* [CHALLENGES]
A – According to the text on throwing and the tennis serve, which movements are the key contributors in the serve?
B – Summarize the text on throwing and the tennis serve in two sentences.
C – Carry on with the text on throwing and the tennis serve from the point where it stops.

* [TEXT EXCERPT]

┄┄┄┄┄┄

Why Throwing Doesn’t Build a Better Serve

Coaches often believe that throwing helps develop serving skills in tennis, but this is a misconception. Throwing and serving use different mechanics, and skill transfer does not occur. To improve serving, children should practice serving specifically, adapting to different contexts while embracing mistakes to learn effectively.

On a recent coaching qualification, the handbook suggested kids should throw the ball to start the point instead of serving.

I stepped in: “No. Get them serving. Throwing and serving are not the same skill.”

One coach pushed back. He argued that throwing builds the fundamentals of the serve. It’s a familiar belief. But it’s also a misconception.


Misconception 1: “Throwing and serving use the same mechanics.”

Research comparing the two shows otherwise.

  • In the throw, trunk twist and elbow extension dominate.
  • In the serve, shoulder internal rotation and wrist flexion are the key contributors.
  • These movements don’t just differ in size, they happen at different times.

┄┄┄┄┄┄

* [DATA LINES]
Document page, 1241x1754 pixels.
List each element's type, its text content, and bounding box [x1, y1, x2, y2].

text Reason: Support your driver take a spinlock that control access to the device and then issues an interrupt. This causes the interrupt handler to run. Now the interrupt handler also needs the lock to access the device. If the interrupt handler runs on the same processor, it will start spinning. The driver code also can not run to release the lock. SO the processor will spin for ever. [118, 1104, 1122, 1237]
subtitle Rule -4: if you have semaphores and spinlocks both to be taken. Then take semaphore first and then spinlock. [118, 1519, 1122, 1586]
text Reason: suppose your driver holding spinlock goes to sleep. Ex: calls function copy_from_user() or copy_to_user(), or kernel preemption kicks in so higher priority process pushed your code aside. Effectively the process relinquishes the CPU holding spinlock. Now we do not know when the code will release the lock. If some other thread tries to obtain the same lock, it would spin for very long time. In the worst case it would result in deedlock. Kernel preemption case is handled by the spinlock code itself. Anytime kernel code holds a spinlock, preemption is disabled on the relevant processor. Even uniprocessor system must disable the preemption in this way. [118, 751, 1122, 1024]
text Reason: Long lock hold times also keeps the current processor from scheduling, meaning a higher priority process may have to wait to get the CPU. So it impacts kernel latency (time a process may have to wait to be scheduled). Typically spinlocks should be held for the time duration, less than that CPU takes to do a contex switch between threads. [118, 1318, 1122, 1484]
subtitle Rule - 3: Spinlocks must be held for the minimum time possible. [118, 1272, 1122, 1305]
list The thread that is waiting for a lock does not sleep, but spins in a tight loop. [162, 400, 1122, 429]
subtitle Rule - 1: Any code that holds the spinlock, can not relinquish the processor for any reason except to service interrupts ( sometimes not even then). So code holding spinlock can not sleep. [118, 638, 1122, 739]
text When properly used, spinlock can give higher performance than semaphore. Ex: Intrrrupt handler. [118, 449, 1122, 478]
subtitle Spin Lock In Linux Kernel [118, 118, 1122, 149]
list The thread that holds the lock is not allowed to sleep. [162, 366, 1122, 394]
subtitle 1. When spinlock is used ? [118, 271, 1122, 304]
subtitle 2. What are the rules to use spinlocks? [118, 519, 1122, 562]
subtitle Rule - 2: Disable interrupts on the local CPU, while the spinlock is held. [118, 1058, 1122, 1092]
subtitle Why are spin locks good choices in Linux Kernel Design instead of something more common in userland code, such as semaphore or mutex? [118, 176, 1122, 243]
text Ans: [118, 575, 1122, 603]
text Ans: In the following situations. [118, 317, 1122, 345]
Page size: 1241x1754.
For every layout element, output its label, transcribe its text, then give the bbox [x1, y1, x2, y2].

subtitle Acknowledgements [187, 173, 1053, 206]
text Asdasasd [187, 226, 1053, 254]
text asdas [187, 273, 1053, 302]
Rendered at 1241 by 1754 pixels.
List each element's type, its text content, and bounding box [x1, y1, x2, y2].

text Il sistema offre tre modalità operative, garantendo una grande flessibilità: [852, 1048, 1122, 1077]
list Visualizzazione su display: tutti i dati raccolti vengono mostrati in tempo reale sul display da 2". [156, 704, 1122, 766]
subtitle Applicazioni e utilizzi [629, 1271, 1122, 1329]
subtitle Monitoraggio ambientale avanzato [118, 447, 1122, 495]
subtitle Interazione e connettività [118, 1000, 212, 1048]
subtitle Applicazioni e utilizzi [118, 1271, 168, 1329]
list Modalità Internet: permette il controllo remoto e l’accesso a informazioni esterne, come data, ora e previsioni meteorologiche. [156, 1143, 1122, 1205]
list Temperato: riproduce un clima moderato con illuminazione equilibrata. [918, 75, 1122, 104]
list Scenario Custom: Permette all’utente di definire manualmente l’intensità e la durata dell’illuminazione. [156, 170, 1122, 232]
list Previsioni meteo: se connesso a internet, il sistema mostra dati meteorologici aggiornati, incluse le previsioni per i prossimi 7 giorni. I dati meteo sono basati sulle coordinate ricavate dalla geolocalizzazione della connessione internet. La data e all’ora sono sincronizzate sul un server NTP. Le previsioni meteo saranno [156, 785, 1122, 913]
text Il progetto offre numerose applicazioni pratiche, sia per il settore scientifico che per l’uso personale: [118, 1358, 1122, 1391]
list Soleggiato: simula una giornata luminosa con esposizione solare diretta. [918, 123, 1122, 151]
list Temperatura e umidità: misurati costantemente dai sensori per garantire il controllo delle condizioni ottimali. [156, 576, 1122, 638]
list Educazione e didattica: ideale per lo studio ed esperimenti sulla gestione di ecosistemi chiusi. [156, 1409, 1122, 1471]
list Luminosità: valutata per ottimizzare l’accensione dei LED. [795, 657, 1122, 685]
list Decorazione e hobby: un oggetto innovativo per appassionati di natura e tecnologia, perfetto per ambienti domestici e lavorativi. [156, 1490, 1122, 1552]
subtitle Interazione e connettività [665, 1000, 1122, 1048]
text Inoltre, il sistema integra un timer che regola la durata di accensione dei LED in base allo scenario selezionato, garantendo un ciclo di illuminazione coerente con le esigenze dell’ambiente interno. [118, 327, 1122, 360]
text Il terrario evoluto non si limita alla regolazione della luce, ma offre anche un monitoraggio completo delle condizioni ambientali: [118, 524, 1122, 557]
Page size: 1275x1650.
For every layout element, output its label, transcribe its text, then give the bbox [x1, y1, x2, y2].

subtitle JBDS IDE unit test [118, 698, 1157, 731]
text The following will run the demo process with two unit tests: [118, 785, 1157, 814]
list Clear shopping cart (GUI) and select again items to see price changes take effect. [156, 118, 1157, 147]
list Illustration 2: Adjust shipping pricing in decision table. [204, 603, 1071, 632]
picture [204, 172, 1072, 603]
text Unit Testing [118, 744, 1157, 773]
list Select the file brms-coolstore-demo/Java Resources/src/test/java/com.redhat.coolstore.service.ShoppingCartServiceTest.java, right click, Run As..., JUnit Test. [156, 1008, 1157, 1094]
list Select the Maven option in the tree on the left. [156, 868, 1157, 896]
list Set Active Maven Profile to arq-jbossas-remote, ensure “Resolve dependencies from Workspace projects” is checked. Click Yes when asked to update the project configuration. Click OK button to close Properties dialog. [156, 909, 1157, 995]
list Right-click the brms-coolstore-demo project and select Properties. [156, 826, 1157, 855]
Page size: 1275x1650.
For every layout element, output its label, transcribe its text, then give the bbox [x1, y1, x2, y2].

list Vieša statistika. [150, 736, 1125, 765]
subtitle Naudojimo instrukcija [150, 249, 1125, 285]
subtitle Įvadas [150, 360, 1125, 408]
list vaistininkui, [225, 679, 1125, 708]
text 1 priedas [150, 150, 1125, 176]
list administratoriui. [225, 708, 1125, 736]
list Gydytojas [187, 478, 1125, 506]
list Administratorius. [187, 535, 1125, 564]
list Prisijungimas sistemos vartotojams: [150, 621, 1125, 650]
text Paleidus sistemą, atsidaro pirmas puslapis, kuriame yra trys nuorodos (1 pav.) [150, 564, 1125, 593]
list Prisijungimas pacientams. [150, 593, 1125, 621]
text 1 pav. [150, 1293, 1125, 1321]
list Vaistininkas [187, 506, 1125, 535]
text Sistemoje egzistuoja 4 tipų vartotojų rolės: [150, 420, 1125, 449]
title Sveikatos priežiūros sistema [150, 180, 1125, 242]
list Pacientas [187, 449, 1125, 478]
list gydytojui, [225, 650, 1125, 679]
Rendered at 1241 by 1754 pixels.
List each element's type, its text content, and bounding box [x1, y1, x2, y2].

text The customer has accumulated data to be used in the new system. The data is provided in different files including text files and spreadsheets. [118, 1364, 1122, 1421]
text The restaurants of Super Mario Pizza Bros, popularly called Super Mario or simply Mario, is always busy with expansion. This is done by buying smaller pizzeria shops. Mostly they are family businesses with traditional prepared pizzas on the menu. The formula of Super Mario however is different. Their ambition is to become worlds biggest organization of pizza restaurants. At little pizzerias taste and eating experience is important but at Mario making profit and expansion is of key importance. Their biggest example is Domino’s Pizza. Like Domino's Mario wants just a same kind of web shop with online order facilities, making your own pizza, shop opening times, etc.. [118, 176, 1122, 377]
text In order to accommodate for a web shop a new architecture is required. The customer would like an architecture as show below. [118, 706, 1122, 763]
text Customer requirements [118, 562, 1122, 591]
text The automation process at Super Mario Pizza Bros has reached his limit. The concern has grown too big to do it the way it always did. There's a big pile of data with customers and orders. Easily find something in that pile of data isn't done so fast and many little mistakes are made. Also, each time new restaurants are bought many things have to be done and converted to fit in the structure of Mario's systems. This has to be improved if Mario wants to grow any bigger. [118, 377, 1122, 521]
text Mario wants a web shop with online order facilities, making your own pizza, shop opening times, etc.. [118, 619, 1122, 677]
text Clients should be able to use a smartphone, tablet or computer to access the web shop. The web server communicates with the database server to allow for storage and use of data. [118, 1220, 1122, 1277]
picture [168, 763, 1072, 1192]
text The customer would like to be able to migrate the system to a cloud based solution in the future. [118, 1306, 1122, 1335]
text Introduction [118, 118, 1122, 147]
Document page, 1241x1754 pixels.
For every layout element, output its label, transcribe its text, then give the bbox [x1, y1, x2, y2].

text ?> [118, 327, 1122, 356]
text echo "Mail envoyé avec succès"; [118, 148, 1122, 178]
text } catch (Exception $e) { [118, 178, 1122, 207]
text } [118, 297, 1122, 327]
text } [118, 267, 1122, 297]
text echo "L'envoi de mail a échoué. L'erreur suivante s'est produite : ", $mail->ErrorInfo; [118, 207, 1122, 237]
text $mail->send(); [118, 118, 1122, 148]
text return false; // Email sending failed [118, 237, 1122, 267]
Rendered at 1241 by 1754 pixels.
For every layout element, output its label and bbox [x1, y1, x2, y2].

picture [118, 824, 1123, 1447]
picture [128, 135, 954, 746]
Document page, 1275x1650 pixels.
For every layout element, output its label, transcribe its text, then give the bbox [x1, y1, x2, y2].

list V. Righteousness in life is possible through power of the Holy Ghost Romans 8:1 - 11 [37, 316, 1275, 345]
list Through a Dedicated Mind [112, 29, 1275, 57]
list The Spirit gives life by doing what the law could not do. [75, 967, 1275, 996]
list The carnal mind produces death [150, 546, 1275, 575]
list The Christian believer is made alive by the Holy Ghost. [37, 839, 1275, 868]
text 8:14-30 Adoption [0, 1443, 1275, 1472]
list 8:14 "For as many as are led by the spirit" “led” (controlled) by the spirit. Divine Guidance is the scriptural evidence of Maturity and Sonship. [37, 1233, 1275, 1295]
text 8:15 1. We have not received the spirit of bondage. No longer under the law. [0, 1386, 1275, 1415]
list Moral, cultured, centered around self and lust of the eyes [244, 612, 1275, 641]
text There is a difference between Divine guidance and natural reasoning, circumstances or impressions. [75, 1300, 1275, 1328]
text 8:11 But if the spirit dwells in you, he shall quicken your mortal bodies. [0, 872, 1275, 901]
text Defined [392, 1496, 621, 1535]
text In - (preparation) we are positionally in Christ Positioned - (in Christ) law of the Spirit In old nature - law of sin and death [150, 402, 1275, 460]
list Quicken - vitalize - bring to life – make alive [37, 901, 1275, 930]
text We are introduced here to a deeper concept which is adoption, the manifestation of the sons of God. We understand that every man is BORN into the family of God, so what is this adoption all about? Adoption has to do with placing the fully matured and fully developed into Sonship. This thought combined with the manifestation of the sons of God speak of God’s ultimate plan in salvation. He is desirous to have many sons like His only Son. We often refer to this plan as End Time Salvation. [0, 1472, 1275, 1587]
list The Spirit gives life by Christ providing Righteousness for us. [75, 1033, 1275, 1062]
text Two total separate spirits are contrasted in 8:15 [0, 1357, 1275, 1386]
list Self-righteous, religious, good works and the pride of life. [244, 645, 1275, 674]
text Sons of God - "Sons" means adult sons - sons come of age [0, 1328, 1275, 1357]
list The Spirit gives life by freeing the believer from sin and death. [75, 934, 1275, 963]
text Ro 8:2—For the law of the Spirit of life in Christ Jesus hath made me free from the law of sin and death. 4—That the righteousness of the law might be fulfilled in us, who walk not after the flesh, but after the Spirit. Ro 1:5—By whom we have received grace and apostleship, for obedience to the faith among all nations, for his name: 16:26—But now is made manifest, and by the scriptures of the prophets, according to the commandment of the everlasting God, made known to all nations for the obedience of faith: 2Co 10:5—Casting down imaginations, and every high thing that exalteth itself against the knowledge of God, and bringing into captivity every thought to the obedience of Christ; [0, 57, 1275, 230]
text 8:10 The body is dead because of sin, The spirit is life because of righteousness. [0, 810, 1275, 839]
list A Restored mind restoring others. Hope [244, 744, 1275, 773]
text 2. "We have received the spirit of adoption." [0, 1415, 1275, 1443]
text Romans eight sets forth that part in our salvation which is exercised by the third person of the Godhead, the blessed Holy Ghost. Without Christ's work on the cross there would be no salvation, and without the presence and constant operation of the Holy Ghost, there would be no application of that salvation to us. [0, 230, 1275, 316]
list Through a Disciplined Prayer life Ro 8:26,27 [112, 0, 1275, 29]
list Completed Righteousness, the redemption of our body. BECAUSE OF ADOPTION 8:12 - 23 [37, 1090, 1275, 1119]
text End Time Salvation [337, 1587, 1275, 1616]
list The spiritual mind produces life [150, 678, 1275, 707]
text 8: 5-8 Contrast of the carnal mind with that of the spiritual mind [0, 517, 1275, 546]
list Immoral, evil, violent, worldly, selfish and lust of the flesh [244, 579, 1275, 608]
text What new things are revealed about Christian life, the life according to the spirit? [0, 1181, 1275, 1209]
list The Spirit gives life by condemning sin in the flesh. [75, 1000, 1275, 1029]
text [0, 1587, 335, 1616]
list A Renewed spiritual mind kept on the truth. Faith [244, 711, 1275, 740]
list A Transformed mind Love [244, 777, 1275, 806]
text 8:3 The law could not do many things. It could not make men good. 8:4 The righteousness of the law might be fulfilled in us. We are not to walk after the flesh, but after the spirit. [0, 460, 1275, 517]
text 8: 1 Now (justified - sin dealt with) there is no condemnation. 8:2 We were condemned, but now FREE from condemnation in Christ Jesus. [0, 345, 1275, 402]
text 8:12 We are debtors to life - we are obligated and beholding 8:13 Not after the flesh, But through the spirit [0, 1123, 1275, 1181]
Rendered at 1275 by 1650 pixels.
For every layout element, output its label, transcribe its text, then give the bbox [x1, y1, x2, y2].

┄┄┄┄┄┄

* [THE ANSWERS]
A – Shoulder internal rotation and wrist flexion.

B – The belief that throwing helps develop serving skills in tennis is a misconception, because the two use different mechanics and skill transfer does not occur. Research shows that trunk twist and elbow extension dominate the throw while shoulder internal rotation and wrist flexion drive the serve, so children should practice serving itself.

C –
Reid, Giblin, & Whiteside (2015) found the similarities are mostly in the preparation phase. Once the arm accelerates, the two actions diverge significantly.

So, while both look “overhead,” the details that matter most, the movements that drive ball speed and control, are different.


Misconception 2: “If you can throw, you’ll serve better.”

The evidence says no.

Hightower (1983) tested college beginners on serve accuracy and overhand throw accuracy. The result? No significant correlation between the two.

A strong throw didn’t predict a strong serve. Why? Because serving isn’t just about sending an object forward, it’s about timing, intercepting, and coordinating a racquet with a tossed ball.


Misconception 3: “Fundamentals exist outside context.”

This is where theory helps us.

Skill acquisition research shows that skills are context-specific. What transfers is not the movement itself, but the ability to pick up information in the environment and adapt (Davids et al., 2001).

  • Throwing a ball affords one set of solutions.
  • Serving with a racquet and toss affords a different set.

Change the environment, and the affordances change. The skill has to adapt. That’s why throwing doesn’t “build” the serve, it builds throwing.


What Coaches Should Do Instead

If the goal is to help kids develop a serve, then they need to serve.

  • Start simple, but stay specific. Lower the net, shorten the court, change the ball — but keep the action a serve.
  • Use constraints. Challenge players to serve into different targets, vary the toss height, or serve under pressure of time or score.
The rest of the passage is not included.